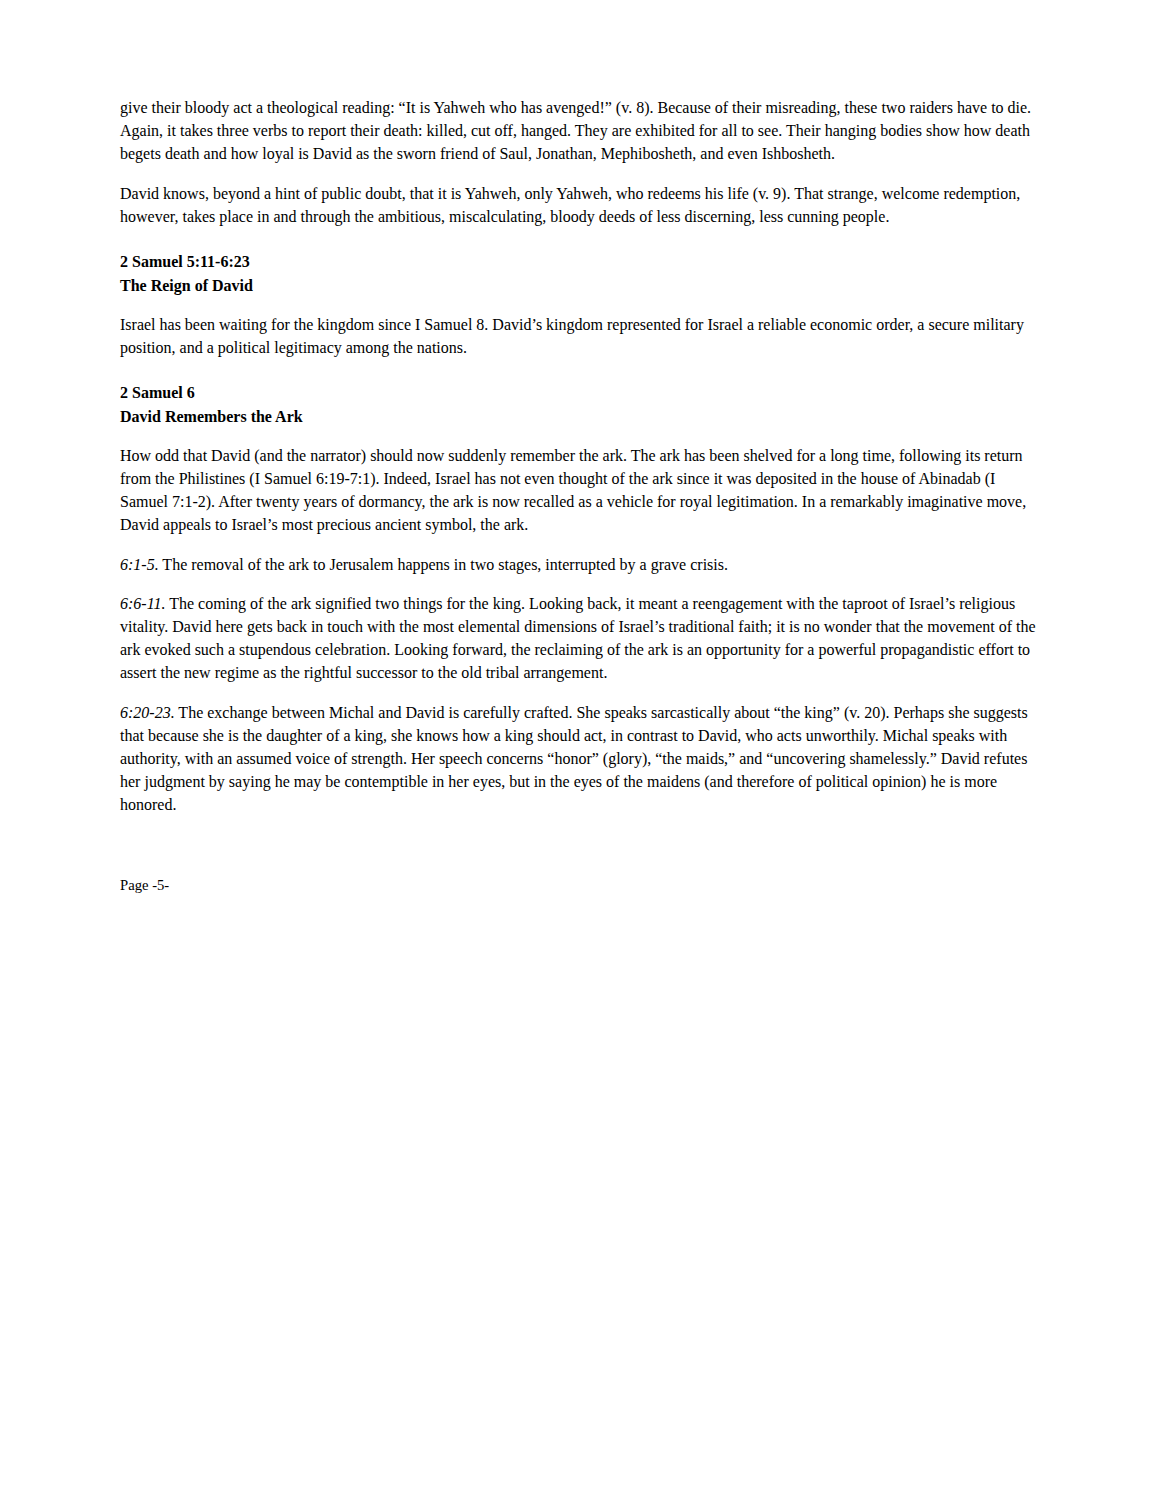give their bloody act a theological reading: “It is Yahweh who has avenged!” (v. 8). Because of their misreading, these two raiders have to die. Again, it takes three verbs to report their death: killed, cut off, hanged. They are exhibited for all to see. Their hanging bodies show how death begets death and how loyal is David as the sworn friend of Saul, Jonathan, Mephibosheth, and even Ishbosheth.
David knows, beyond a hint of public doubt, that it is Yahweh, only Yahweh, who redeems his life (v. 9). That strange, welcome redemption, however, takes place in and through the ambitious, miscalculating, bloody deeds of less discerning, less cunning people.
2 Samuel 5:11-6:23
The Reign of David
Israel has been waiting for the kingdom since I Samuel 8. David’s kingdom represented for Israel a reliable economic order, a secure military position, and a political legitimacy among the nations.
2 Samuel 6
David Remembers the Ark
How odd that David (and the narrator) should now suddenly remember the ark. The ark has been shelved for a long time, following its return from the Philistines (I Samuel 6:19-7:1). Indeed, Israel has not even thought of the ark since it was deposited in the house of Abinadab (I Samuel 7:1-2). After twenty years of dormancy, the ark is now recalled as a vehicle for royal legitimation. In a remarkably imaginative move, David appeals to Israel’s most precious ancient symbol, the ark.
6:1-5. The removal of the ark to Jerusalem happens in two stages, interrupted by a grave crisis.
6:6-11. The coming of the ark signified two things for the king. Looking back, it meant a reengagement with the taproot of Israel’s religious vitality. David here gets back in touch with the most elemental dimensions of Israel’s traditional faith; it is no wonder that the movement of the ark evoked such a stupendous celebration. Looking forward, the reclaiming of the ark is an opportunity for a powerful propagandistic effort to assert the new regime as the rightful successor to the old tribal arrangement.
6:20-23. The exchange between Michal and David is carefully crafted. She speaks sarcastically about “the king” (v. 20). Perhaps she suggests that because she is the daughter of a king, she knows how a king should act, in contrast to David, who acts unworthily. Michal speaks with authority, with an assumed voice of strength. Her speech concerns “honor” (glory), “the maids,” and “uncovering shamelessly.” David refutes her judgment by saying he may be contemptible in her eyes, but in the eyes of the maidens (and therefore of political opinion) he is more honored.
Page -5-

_GOAL OF THE EXERCISE_. Transcribe the records above from the line holding "David Remembers the Ark" down to the line holding "6:1-5. The removal", inclusive, without adding anything.

_RESPONSE AREA_.
David Remembers the Ark
How odd that David (and the narrator) should now suddenly remember the ark. The ark has been shelved for a long time, following its return from the Philistines (I Samuel 6:19-7:1). Indeed, Israel has not even thought of the ark since it was deposited in the house of Abinadab (I Samuel 7:1-2). After twenty years of dormancy, the ark is now recalled as a vehicle for royal legitimation. In a remarkably imaginative move, David appeals to Israel’s most precious ancient symbol, the ark.
6:1-5. The removal of the ark to Jerusalem happens in two stages, interrupted by a grave crisis.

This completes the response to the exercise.